Cambridge University has been involved in high performance computing for 18 years, starting with a “traditional” supercomputer, before a major restructuring eight years later led to what would now be considered high-performance computing (HPC).
We read much about how IT needs to become a profit not a cost center. Well, as part of the system which integrated into the university’s central IT services it is now selling its HPC as a service – to 1,500 or so firms in the surrounding science and tech parks, with the help of systems suppliers Dell and Intel.
The university recently spent £20m on a brand new data centre, bricks-and-mortar and all, to help accommodate the concept of HPC-as-a-service and expects to start filling the place with new equipment during the next year in its mandate as HPC-as-a-service supplier.
Such is the anticipated demand for its services that despite the cement only recently drying, university HPC services director Doctor Paul Calleja estimates the new centre’s power boost will last for just five years.
“The new data centre can house a hundred racks of HPC equipment instead of 30 racks [in the past] and the power capability has gone up from 300 or 400kW to 2MW, so it’s a large increase in power and physical space,” he said.
“We have not yet deployed any new equipment within the data centre, we just moved all our old equipment in, but we have got an aggressive deployment plan over the next 12 months to deploy a large amount of new data and network infrastructure."
Inside Cambridge HPC's University digs, photo: Cambridge University
“The power footprint in the data centre will stretch to 2MW and we’ll probably be at that limit within a five year schedule. We will need to be deploying more power infrastructure as we move forward,” he said.
Big science these days means big data, with huge studies in biology, astronomy, clinical medicine, genetics and physics, among others, relying on Cambridge’s HPC services.
Already, two big projects are run – at least in part – on the Cambridge platform Large Hadron Collider and BRIDGE Genome Project. Cambridge handles some of the calculations for these projects.
Ron Horgan, professor of theoretical and mathematical physics, who works in HPC particle physics, said LHC has more than enough energy to prove the Standard Model of Physics, and beyond that, that the atom-smashing boffins believe there’s still more to come. This is where HPC comes in.

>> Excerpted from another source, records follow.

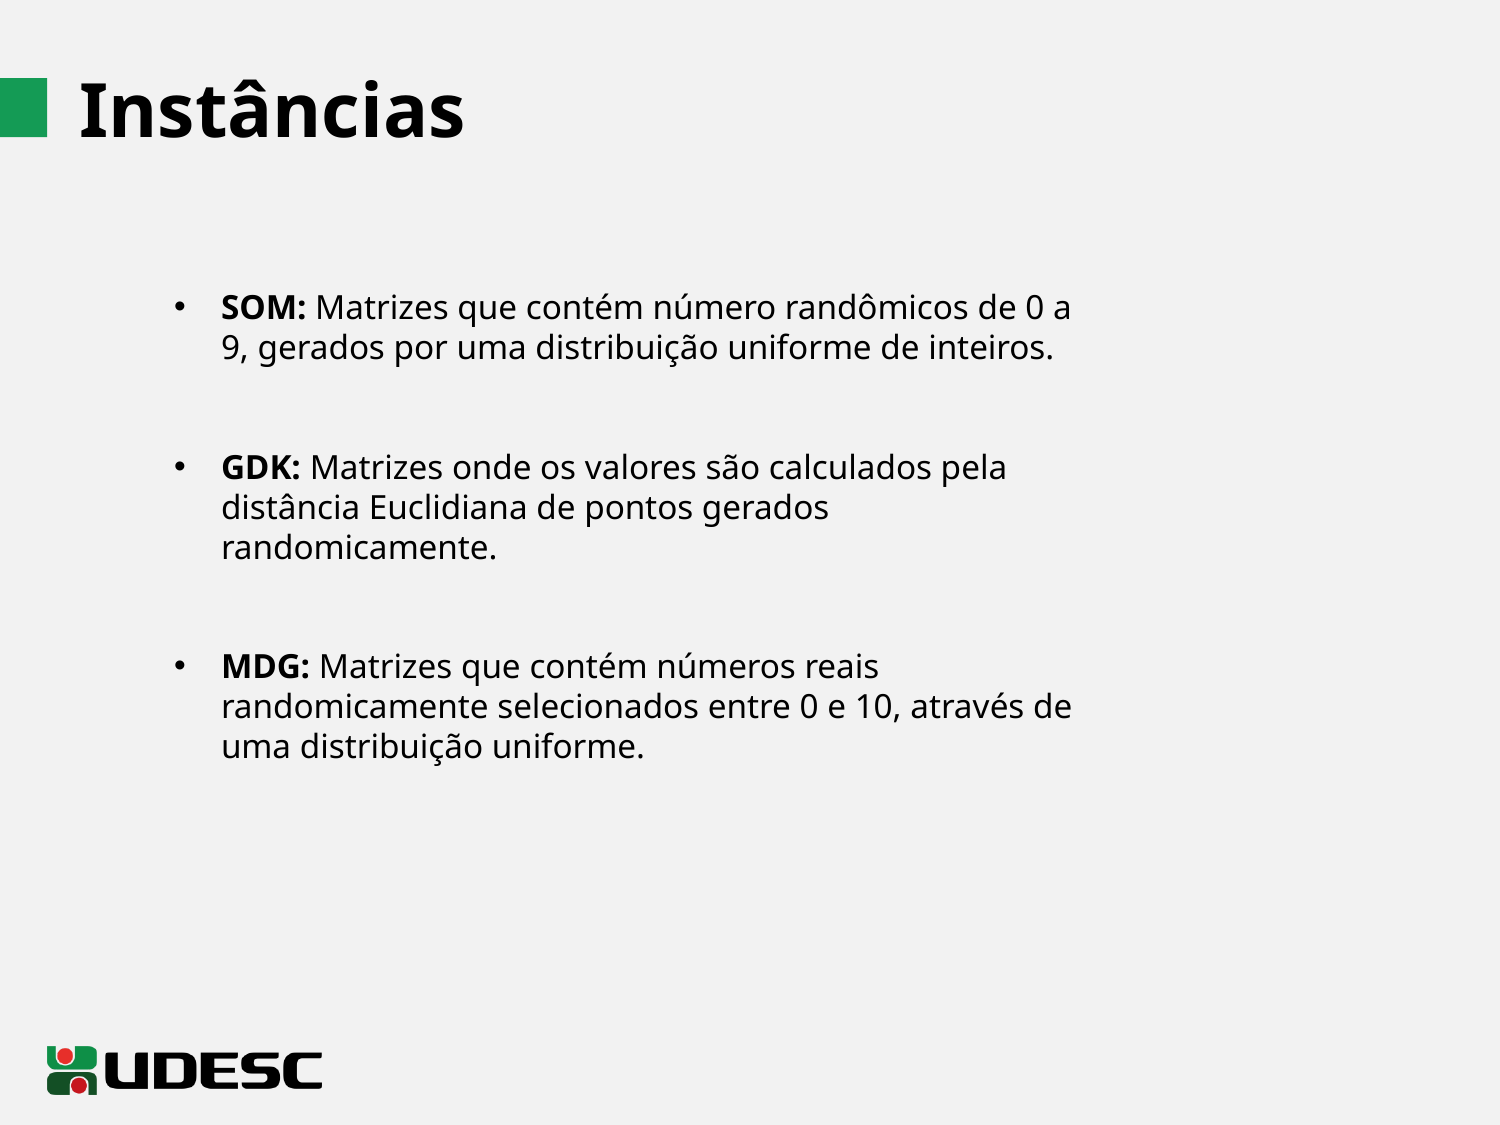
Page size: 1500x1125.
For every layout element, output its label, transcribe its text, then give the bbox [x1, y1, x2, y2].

text_box SOM: Matrizes que contém número randômicos de 0 a 9, gerados por uma distribuição uniforme de inteiros. GDK: Matrizes onde os valores são calculados pela distância Euclidiana de pontos gerados randomicamente. MDG: Matrizes que contém números reais randomicamente selecionados entre 0 e 10, através de uma distribuição uniforme. [159, 278, 1093, 773]
text_box [0, 76, 49, 139]
picture [46, 1046, 322, 1095]
text_box Instâncias [64, 54, 1081, 160]
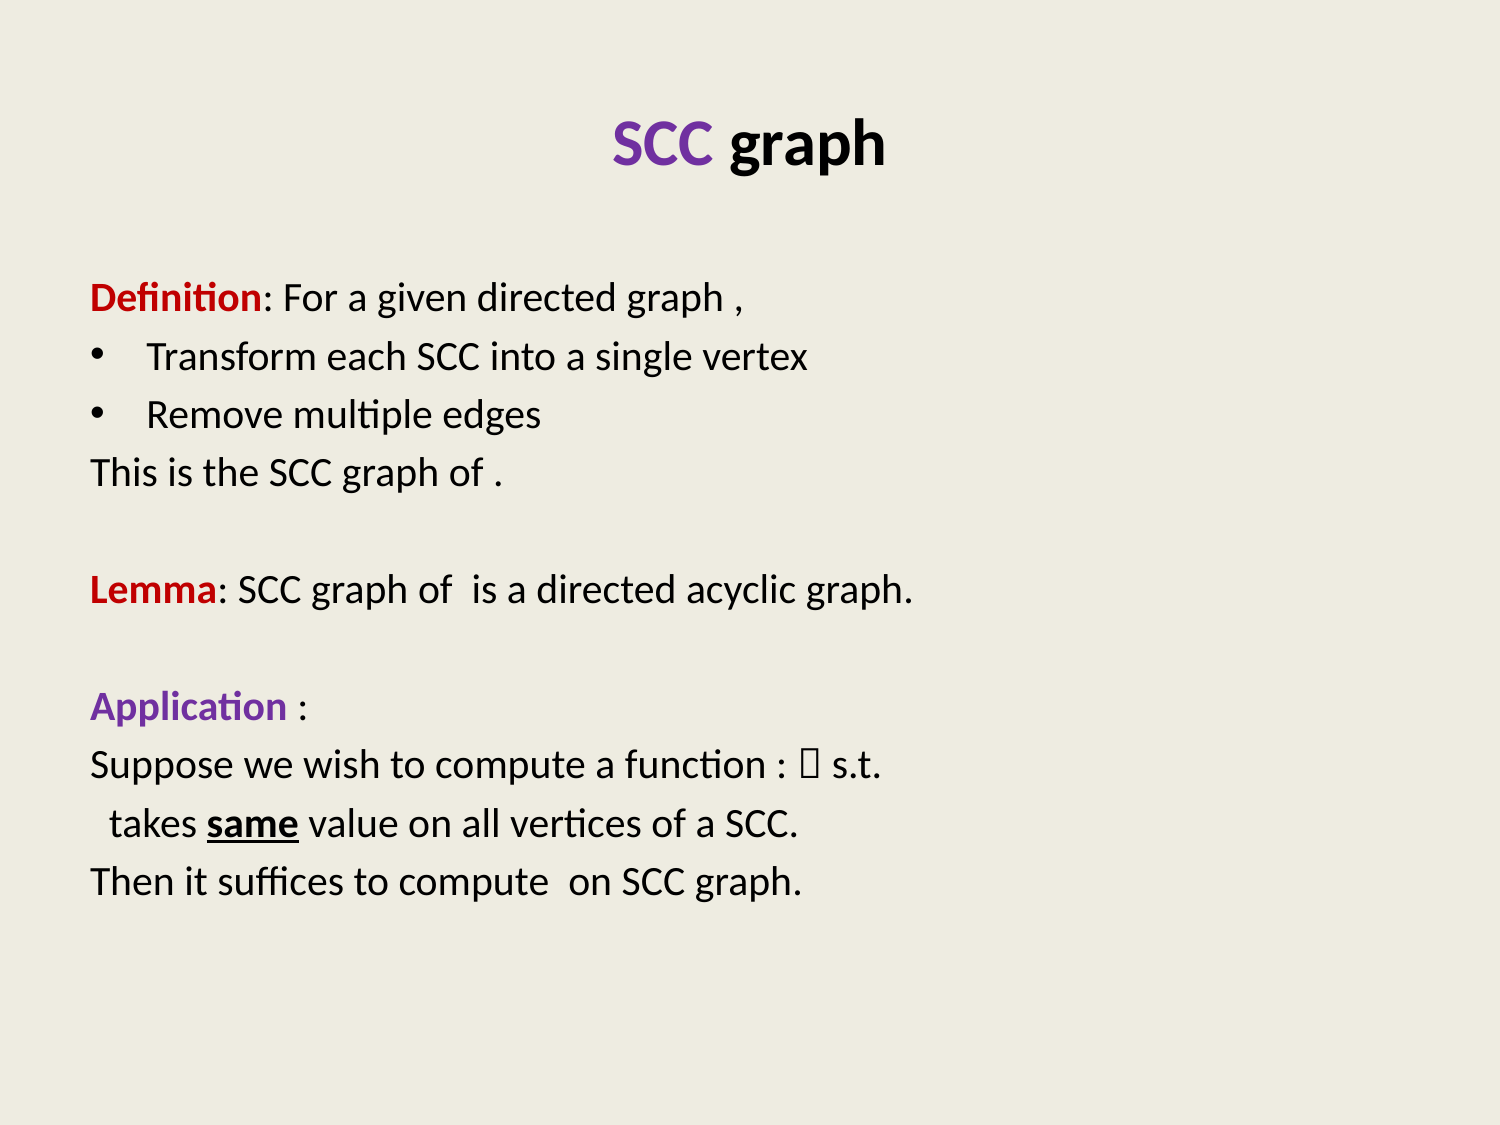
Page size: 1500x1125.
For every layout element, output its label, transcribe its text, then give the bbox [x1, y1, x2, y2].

title SCC graph [75, 45, 1425, 233]
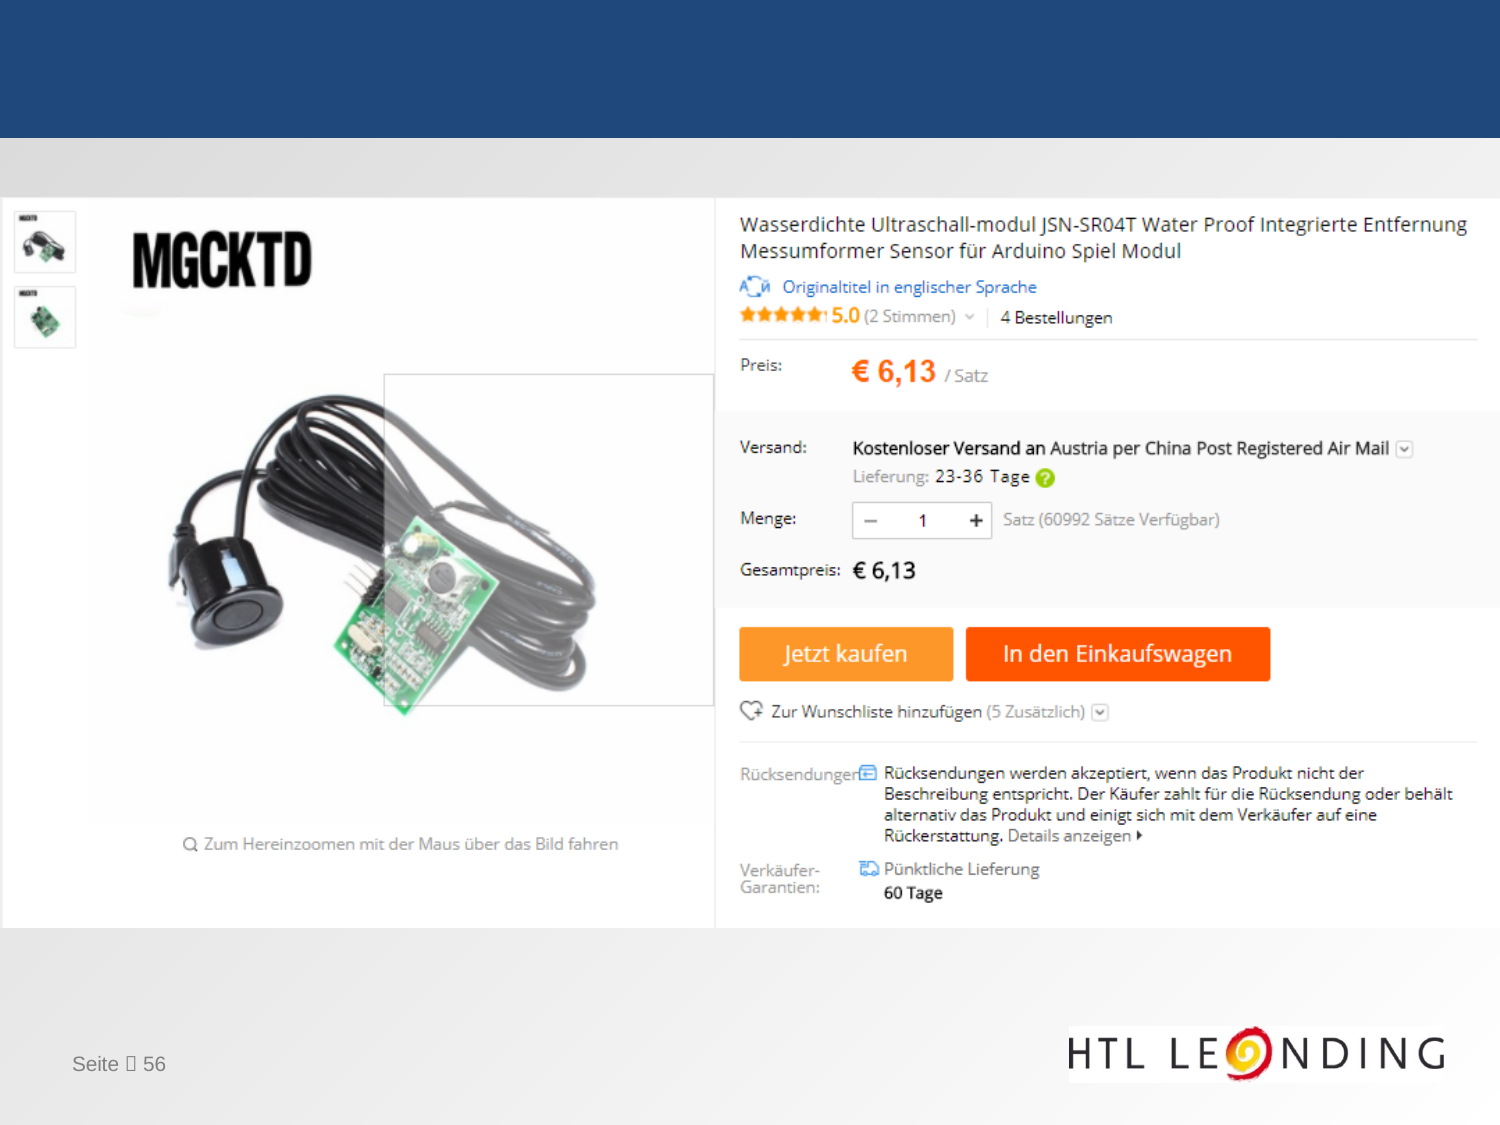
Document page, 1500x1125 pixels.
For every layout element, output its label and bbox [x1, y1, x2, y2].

picture [1069, 1026, 1444, 1083]
picture [0, 197, 1500, 928]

“You test new theories by solving them accurately with HPC and then any discrepancy is a portent for the existence of new physics. You calculate the margin of error and work on making it smaller and smaller to prove the new physics,” Horgan explained at a press day earlier this year.
The BRIDGE Genome Project is a study of the genes of 10,000 people who suffer from rare genetic diseases. The project aims to sequence the whole gene, not just a snapshot exon or two, of the subjects to build up a library that will help doctors to spot rare disease sufferers in GP surgeries and hospitals.
More than 300 million people around the world have a rare disease, according to project member and professor of experimental haemotology Willem Ouwehand, with China thought to be vastly under-reporting cases. Many of them wait more than five years before their rare condition is properly diagnosed, and it is this problem that the project hopes to help solve.